話音剛落,他倏地抽出床頭佩劍,劍光凜冽,直直朝著陸延咽喉刺去,後者見狀不躲不閃,反而閉上雙眼一副引頸受戮的模樣,然而過了許久,想象中的疼痛卻並沒有出現。
“……”
陸延睜開雙眼,隻見劍尖在離自己僅有半寸的距離便停住了,細看還在微微顫抖,卻不知是持劍人拿不穩劍,還是彆的緣故。
商君年氣紅了眼睛:“你不怕死?!”
陸延微微一笑:“怕死我就不來了,此刻該待在仙靈才是。”
他語罷忽然上前一步,商君年下意識驚慌收劍,陸延見狀又上前一步,商君年步步後退,最後被他逼進了牆角。
陸延的眼睛好似又恢複成了從前的清澈明朗,在朦朧的月光下,裡面好似沉澱著一些更深的、讓人看不懂的情緒,他注視著商君年,低聲問道:“你還在恨我?”
恨,自然是恨的,怎麼能不恨?!
從高處跌落穀底的滋味商君年已經嘗過太多次了,最狠的那次無疑就是陸延給的,可他又不願表現得太恨,那樣反倒顯得自己太過在意。
咽喉處早已痊愈的傷口又開始隱隱作痛。
商君年面無表情閉了閉眼,最後輕笑一聲:“恨?”
“你馬上就要成為階下囚,我為何要恨你?”
陸延伸手攥住他的肩膀,低聲認真道:“君年,不管你信不信,當初我在京郊被騅靈截殺的時候,他不知使了什麼法子攝去我的魂魄,又讓一惡魂占了我的身軀,直到上月我被南潯王不慎推下台階磕到腦袋,這才蘇醒過來。”
“中間這一年發生了什麼我不得而知,傷你也並非我的本意,你可願信我?”
陸延知道這件事太過離奇,古人祭祀之時雖然信奉神明,但等真的發生怪力亂神的事,反倒沒幾l個人願意信了。
商君年這種狠人,不信神佛也不信命,陸延這番話無疑把他的腦子扔在地上踩,他眼眸危險眯起,唇邊扯出了一抹嘲諷的弧度:“陸延,你以為我是蠢貨嗎?!”
陸延垂眸望著他:“你若不信就一劍殺了我。”
商君年:“……”
他緩緩攥緊指尖,手背青筋浮現,怒極反笑,一字一句沉聲道:“好,你既然這麼想死,我就成全你!”
商君年毫無預兆伸手扼住陸延的脖頸,將他死死抵在牆上,眼眶通紅,滿是恨意。他呼吸急促,好似使了很多力氣,雙手顫抖,又好似連三分力道都使不出來,分不清楚到底是想讓對方活還是想讓對方死。
陸延不躲不閃,而是在黑暗中低頭吻住了商君年,他伸手扣住對方的後腦,略顯粗暴地撬開牙關,他吻得越深,脖頸上的力道就越重,給這個吻賦予了濃厚的死亡意味。
瀕死的窒息是如此令
人上癮。
商君年明明習過武,這個時候卻好似變成了一個普通人∵_[]∵來[]?看最新章節?完整章節,他狠狠咬破陸延的唇瓣,用普通人的方式劇烈掙紮著,最後的結果便是被陸延摟著跌跌撞撞摔入床榻。

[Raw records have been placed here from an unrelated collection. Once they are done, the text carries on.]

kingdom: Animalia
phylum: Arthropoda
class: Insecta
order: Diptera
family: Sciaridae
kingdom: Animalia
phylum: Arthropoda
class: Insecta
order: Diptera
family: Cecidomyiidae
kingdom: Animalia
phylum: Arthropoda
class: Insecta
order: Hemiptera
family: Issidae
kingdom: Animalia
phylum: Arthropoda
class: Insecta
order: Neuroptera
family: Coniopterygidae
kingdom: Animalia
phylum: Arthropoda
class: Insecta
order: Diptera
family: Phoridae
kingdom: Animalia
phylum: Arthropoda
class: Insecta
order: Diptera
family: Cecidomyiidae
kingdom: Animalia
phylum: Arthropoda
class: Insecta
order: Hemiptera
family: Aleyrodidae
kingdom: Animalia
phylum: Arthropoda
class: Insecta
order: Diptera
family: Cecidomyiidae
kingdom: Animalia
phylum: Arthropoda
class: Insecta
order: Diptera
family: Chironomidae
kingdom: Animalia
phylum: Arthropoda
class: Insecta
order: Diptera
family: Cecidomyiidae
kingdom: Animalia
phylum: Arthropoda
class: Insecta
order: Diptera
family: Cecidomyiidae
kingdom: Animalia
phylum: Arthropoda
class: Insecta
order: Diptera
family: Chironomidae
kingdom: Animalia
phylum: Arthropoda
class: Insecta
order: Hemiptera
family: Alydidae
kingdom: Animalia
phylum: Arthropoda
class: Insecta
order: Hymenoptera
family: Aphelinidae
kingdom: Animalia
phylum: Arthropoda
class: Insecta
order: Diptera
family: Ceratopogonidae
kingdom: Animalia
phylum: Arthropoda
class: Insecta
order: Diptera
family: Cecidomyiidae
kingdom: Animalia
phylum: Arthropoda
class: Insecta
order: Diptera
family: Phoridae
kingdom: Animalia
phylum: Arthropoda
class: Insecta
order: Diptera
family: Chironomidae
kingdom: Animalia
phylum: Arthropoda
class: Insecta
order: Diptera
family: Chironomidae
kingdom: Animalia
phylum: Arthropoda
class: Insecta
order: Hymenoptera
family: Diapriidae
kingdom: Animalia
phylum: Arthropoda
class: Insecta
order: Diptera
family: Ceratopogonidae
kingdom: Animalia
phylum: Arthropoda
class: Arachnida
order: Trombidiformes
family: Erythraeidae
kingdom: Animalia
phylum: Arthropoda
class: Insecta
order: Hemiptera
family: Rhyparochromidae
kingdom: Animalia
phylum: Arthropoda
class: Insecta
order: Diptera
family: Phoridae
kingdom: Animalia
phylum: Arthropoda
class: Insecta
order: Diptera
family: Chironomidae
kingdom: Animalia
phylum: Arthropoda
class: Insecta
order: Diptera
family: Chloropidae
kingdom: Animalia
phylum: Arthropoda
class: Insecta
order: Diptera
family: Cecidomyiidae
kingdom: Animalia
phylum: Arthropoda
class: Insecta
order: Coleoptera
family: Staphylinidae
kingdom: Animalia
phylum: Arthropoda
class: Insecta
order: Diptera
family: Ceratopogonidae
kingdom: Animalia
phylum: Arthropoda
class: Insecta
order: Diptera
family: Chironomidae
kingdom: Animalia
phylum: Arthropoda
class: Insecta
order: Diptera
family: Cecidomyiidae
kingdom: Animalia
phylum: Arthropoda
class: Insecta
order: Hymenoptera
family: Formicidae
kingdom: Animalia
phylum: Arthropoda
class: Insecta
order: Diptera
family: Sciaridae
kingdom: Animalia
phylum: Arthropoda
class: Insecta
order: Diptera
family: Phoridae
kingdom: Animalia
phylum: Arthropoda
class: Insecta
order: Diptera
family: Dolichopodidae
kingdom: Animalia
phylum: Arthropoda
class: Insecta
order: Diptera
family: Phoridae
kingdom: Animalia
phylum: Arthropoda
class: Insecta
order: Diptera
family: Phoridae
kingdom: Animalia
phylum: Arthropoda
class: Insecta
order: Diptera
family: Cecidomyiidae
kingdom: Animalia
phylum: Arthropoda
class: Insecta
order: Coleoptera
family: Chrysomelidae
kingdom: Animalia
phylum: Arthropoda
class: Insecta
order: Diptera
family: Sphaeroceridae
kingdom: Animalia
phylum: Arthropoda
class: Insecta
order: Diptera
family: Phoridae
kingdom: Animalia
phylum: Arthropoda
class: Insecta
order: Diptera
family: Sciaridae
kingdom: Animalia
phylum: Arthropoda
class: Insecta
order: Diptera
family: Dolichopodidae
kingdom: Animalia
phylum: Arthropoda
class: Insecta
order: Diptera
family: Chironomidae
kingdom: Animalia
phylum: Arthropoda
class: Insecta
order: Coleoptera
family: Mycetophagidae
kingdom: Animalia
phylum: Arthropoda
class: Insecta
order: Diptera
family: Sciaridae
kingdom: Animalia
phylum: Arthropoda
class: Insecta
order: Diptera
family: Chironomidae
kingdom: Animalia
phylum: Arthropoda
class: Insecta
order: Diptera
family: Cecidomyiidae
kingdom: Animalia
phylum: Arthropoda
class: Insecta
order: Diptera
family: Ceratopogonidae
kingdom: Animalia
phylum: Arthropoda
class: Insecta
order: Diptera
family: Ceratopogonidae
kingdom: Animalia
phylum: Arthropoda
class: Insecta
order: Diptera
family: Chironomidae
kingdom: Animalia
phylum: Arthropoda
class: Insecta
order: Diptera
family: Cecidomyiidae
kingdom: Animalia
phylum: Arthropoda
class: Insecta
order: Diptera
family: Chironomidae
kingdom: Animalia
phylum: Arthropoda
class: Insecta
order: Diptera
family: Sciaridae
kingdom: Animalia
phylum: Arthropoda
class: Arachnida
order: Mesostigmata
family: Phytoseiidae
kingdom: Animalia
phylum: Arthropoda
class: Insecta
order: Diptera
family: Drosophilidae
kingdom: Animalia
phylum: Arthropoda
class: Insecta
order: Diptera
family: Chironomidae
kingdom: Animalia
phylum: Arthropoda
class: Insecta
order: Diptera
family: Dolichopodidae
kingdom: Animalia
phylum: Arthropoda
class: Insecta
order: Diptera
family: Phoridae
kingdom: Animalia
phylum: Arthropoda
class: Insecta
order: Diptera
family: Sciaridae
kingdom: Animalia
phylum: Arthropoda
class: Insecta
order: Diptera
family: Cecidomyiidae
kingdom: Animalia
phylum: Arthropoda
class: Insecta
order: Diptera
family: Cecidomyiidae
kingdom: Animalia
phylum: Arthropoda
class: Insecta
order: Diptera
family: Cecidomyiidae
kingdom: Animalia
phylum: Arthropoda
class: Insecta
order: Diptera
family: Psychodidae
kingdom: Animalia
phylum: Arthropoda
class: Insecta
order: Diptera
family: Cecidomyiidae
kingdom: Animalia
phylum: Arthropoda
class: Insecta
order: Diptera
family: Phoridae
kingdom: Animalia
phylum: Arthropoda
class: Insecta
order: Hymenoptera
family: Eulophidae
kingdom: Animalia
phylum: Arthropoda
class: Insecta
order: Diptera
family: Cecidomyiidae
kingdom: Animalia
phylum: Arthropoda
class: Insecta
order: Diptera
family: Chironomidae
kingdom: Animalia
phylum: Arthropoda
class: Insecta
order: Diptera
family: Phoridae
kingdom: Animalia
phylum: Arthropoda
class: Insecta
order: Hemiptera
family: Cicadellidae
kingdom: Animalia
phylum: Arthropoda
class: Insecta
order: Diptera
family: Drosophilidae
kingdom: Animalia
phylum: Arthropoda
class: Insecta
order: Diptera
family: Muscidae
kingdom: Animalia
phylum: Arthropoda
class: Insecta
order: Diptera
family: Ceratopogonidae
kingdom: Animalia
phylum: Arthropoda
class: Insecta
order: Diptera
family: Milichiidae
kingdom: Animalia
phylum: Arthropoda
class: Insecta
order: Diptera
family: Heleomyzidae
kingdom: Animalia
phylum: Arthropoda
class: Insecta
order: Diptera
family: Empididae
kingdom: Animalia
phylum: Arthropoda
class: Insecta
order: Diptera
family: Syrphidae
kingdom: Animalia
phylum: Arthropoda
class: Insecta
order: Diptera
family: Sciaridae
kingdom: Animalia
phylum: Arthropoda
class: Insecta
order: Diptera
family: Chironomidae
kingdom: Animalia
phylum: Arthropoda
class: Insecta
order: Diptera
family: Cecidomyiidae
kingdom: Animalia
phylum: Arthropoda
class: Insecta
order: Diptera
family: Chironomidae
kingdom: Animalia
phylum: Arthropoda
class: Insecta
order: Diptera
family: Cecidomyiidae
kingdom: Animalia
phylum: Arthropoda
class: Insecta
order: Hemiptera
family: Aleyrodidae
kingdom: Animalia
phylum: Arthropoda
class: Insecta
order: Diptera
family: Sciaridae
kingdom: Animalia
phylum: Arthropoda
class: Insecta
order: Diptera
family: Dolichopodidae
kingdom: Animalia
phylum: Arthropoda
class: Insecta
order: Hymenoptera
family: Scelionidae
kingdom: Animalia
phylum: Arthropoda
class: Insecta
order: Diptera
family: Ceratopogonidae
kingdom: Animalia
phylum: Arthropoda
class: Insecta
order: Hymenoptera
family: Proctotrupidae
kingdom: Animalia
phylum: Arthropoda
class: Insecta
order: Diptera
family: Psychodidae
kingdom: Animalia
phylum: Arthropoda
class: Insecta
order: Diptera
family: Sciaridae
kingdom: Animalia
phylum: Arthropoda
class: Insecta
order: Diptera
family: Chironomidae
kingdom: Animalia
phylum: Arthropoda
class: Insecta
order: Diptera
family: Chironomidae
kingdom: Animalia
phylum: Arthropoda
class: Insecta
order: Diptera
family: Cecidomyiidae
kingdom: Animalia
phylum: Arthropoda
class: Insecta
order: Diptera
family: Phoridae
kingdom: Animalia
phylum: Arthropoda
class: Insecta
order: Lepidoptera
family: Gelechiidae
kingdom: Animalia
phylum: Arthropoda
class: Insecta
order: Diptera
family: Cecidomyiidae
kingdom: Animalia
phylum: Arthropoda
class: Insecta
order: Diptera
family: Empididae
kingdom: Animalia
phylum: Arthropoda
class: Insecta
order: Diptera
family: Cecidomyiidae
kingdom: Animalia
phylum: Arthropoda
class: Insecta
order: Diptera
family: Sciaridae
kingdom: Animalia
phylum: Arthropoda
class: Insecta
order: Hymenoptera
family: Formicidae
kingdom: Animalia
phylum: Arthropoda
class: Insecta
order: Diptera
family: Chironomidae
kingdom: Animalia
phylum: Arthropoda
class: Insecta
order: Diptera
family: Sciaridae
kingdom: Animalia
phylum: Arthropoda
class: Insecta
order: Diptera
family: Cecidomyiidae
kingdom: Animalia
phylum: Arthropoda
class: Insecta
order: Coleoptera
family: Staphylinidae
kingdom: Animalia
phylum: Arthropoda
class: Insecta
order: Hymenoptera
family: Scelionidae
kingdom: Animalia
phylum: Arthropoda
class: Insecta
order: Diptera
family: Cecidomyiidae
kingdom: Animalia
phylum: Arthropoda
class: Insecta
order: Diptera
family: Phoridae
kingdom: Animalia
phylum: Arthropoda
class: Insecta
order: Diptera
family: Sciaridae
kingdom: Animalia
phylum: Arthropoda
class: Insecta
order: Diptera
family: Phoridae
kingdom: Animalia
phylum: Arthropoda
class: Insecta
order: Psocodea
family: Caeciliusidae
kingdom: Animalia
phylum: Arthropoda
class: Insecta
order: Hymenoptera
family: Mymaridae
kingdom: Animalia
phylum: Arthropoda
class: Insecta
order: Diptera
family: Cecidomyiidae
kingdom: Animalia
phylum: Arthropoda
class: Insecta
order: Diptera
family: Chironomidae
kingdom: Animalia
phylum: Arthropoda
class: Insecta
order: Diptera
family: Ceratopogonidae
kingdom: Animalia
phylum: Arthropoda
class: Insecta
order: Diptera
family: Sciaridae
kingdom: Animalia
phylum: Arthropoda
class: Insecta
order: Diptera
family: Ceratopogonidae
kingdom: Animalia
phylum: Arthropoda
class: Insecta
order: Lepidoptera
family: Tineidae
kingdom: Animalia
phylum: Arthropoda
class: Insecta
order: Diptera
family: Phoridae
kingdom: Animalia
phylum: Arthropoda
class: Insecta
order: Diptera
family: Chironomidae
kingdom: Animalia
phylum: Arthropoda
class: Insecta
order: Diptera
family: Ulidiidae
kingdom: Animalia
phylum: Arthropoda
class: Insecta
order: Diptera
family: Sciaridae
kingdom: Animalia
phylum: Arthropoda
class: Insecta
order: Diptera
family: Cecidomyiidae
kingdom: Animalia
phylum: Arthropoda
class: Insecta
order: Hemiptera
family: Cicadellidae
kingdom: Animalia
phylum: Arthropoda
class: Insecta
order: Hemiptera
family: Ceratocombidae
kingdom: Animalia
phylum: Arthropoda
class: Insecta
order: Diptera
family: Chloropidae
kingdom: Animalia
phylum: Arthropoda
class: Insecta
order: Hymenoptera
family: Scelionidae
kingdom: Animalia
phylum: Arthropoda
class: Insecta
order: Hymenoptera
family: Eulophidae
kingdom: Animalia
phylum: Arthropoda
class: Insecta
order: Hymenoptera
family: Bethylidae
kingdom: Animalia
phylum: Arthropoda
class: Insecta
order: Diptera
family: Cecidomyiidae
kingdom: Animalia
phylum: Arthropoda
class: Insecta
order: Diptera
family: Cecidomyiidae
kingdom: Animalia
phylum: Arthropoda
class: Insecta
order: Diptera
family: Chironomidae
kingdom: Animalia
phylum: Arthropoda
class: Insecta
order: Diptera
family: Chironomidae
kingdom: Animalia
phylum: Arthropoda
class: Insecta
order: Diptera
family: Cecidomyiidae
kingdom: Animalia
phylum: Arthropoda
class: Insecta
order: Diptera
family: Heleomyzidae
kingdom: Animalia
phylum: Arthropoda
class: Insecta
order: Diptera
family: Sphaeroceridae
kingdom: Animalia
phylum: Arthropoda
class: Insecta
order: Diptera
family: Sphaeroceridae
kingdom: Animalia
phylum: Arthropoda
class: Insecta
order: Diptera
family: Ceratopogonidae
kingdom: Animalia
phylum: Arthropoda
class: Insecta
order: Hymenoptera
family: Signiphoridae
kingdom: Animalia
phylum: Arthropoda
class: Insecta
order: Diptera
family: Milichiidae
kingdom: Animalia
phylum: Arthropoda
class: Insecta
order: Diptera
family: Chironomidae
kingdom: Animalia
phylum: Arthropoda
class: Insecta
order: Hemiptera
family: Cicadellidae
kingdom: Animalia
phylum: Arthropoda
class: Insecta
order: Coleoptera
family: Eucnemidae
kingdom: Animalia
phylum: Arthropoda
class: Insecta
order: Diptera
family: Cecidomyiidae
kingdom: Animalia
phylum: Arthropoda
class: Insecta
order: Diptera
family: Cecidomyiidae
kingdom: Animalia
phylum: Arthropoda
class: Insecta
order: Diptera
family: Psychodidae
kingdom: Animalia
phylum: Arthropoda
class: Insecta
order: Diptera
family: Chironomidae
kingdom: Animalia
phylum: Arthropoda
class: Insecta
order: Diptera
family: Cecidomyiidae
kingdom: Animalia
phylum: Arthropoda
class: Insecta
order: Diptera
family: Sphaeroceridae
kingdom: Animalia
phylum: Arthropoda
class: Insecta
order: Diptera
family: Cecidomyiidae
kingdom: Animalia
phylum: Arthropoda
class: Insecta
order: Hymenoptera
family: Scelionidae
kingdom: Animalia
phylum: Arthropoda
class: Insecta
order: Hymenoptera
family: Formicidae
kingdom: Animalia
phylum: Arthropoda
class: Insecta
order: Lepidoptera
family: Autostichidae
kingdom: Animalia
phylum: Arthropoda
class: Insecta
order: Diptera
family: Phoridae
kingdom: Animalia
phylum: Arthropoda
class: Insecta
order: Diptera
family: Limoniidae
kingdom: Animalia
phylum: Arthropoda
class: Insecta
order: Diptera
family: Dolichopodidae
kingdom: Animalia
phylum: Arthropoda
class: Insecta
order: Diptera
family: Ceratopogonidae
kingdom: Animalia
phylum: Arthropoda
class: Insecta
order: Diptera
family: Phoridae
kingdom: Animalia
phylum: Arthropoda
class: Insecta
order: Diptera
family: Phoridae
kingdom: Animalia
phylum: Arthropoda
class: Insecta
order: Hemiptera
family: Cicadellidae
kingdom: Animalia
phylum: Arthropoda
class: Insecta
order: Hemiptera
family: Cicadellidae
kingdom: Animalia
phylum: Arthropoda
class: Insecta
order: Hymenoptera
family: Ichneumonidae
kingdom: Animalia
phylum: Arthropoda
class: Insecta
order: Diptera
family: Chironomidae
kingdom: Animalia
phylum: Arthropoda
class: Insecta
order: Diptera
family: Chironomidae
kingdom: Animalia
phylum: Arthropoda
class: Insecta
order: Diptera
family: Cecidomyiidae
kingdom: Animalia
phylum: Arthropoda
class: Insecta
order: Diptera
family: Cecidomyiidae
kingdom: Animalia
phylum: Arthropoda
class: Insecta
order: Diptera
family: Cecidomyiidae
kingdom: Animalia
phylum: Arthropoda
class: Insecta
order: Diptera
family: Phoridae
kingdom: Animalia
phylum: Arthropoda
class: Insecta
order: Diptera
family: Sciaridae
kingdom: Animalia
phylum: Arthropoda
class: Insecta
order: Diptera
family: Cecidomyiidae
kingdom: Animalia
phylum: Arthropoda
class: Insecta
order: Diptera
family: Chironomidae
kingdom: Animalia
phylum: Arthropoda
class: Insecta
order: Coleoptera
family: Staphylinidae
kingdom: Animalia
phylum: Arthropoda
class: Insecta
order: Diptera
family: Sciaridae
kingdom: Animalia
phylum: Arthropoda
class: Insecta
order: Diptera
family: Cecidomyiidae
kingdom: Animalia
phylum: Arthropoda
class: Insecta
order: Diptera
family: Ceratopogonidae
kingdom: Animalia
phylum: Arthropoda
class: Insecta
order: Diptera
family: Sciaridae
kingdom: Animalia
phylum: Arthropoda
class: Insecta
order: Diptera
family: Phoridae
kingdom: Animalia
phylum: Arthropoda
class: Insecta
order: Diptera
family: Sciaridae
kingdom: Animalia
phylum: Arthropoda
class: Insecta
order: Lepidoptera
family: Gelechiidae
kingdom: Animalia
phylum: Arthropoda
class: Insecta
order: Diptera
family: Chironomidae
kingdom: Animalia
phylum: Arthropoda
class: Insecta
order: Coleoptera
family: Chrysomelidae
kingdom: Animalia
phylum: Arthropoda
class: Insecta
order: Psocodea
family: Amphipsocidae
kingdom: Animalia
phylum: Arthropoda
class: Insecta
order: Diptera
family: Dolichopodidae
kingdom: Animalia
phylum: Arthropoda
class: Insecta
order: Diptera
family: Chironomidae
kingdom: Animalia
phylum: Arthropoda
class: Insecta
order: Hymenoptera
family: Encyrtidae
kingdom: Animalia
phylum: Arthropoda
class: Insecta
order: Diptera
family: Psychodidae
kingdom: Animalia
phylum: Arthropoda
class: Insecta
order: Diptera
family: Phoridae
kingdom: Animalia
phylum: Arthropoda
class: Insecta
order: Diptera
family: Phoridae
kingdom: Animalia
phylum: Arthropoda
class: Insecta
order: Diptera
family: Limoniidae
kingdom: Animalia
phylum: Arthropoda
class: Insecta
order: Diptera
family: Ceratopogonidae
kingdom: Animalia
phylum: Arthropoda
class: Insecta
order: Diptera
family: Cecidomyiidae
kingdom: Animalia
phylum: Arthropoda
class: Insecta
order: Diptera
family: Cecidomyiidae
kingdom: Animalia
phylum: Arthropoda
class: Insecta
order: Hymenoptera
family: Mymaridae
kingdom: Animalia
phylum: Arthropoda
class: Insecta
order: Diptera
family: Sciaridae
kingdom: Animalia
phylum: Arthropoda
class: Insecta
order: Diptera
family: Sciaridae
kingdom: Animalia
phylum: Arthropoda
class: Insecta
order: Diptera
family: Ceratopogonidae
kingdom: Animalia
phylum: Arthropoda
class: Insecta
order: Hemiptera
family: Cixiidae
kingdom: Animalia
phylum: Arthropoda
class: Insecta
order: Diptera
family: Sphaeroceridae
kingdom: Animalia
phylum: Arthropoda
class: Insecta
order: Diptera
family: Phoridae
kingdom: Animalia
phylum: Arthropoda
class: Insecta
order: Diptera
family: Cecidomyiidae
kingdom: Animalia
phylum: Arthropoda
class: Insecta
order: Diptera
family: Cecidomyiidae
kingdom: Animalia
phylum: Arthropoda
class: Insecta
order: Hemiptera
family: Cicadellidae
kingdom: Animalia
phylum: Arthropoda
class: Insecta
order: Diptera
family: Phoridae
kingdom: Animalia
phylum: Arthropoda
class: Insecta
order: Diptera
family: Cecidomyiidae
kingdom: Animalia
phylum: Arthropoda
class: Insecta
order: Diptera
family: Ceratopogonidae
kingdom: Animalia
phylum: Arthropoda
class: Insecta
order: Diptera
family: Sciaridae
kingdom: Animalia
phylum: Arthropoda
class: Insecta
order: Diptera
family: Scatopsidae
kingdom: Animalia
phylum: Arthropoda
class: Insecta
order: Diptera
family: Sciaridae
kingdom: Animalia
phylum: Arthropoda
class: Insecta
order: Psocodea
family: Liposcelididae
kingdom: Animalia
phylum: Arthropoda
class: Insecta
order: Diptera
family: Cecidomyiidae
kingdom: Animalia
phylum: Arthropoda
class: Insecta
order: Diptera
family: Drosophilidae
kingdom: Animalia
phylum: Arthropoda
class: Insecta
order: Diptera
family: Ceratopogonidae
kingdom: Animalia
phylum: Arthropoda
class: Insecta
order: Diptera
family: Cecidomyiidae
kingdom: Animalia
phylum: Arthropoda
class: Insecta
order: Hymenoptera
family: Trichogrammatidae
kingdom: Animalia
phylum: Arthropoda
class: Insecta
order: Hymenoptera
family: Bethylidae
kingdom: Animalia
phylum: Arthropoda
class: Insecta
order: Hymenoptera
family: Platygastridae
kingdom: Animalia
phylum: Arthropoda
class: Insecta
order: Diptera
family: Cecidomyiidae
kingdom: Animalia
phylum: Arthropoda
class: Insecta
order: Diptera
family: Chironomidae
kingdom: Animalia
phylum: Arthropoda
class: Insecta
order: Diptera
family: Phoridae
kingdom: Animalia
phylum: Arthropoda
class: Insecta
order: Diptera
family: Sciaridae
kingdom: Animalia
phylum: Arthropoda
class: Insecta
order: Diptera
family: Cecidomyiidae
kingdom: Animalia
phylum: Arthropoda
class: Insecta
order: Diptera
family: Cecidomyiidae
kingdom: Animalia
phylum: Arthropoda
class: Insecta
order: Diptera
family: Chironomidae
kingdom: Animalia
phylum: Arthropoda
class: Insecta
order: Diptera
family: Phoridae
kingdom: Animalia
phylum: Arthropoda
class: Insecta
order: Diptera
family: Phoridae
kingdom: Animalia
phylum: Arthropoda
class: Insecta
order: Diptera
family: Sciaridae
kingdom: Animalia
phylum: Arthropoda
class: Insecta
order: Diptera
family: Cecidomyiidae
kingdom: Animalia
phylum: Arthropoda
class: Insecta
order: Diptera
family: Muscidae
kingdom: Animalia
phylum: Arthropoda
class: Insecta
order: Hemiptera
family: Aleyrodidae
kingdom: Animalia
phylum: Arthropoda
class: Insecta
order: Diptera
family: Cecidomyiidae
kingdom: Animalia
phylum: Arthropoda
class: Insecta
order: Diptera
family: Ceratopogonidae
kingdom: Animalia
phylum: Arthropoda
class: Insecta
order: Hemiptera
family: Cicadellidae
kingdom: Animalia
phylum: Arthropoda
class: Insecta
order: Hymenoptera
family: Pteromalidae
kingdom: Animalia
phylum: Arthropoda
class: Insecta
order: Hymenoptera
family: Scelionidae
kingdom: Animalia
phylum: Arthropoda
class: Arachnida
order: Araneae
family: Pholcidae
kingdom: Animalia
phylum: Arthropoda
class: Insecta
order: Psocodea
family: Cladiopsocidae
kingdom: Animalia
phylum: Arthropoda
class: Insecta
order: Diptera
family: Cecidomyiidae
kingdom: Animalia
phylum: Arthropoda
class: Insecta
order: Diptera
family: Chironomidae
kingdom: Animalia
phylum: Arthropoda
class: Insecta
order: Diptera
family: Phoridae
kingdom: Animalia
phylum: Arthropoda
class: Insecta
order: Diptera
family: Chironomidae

錦被上用金線繡著繁複的花紋,柔軟卻也粗糙,摩擦過皮膚時引起一陣戰栗。
陸延攥住商君年的手腕,將對方身上白色的寢衣剝離,溫熱的吻密密麻麻落在在脖頸與耳廓間,聲音模糊不清:“我待你的心如何,你沒有感覺嗎?那人並不是我,你也沒有感覺嗎?”
他的心不是假的,
那顆千方百計求來的血蟾丸也不是假的,
倘若真的無情,又何須這般費勁心思?
面前的陸延才是商君年記憶中熟悉的樣子,他無力揚起頭顱,上面的傷痕卻又清晰提醒著他過往那一年對方的絕情與狠心。
黑暗中,商君年不知為什麼掙紮漸弱,最後歸於平靜,隻有一雙眼睛睜得大大的,失神望著頭頂上方的帳子。
陸延隻當對方想明白了,溫柔啄吻著他的臉頰,然後逐漸下移到脖頸處的傷口,十指緩緩相扣:“君年,我從前可曾舍得動你半根指頭?傷你者必不是我,我必不會傷你。”
商君年聞言終於看向他,聽不出情緒的問道:“真的?”
陸延:“自然……”
話未說完,他身形忽然一僵,重重壓了下來,被商君年一掌劈暈過去。
等翌日清早醒來的時候,陸延已經被五花大綁捆在了床上,整間屋子空空蕩蕩,再不見商君年的身影。
“……”
陸延躺在床上,腦子懵了一瞬,他想過商君年可能信自己,也可能不信自己,但現在是個什麼情況?
陸延在床上翻了個身,試圖掙斷繩子,結果發現是牛筋做的,越掙越緊,最後隻得徒然放棄,他環視四周一圈,發現桌角擱著一個青瓷茶盞,正準備用碎片隔斷繩子,但沒想到杯盞磕碎的動靜太大,引起了外間的注意。
“吱呀——”
一名粉衫子的丫鬟推門走了進來,她見狀連忙上前清理碎片,對著陸延態度頗為恭敬:
“公子,您可是想喝水,需不需要奴婢幫您?”
陸延見有人來,連忙問道:“商國相呢?”
婢女掩唇笑了笑:“國相大人自然是上早朝去了,得過一會兒才能回來呢,不過他囑咐了,公子若要什麼隻管吩咐便是。”
陸延:“讓你把趕緊我鬆開也行?”
婢女為難搖頭:“國相還囑咐了,沒有他的準許任何人都不能給公子鬆綁。”
猜到了。
陸延隻能慶幸商君年沒把自己丟到刑獄或者柴房裡,他重新坐回床上,借著丫鬟的幫助囫圇吃了兩塊糕點墊肚子,又喝了小半盞茶:“國相什麼時候下朝?”
婢女看了眼蒙蒙亮的天色:“說不準,若是沒什麼大事,辰時也就回來了,如果有什麼急事一時半會兒商議不完,陛下也許會留國相大人在宮中用午膳。
”
陸延難免有些心事重重,如今三國攻打在即,他還急著勸巫雲退兵,昨日真是大意了,怎麼就著了商君年的道:“國相若下朝回來記得和我說一聲,我有要緊的事和他說。”
婢女行了一禮:“公子放心,奴婢一定記得通傳。”
近日朝堂因為攻打仙靈的事爭吵不休,直到中午才散朝,商君年拒絕了趙玉嶂留他在宮中用膳的好意,直接乘坐馬車回了府邸。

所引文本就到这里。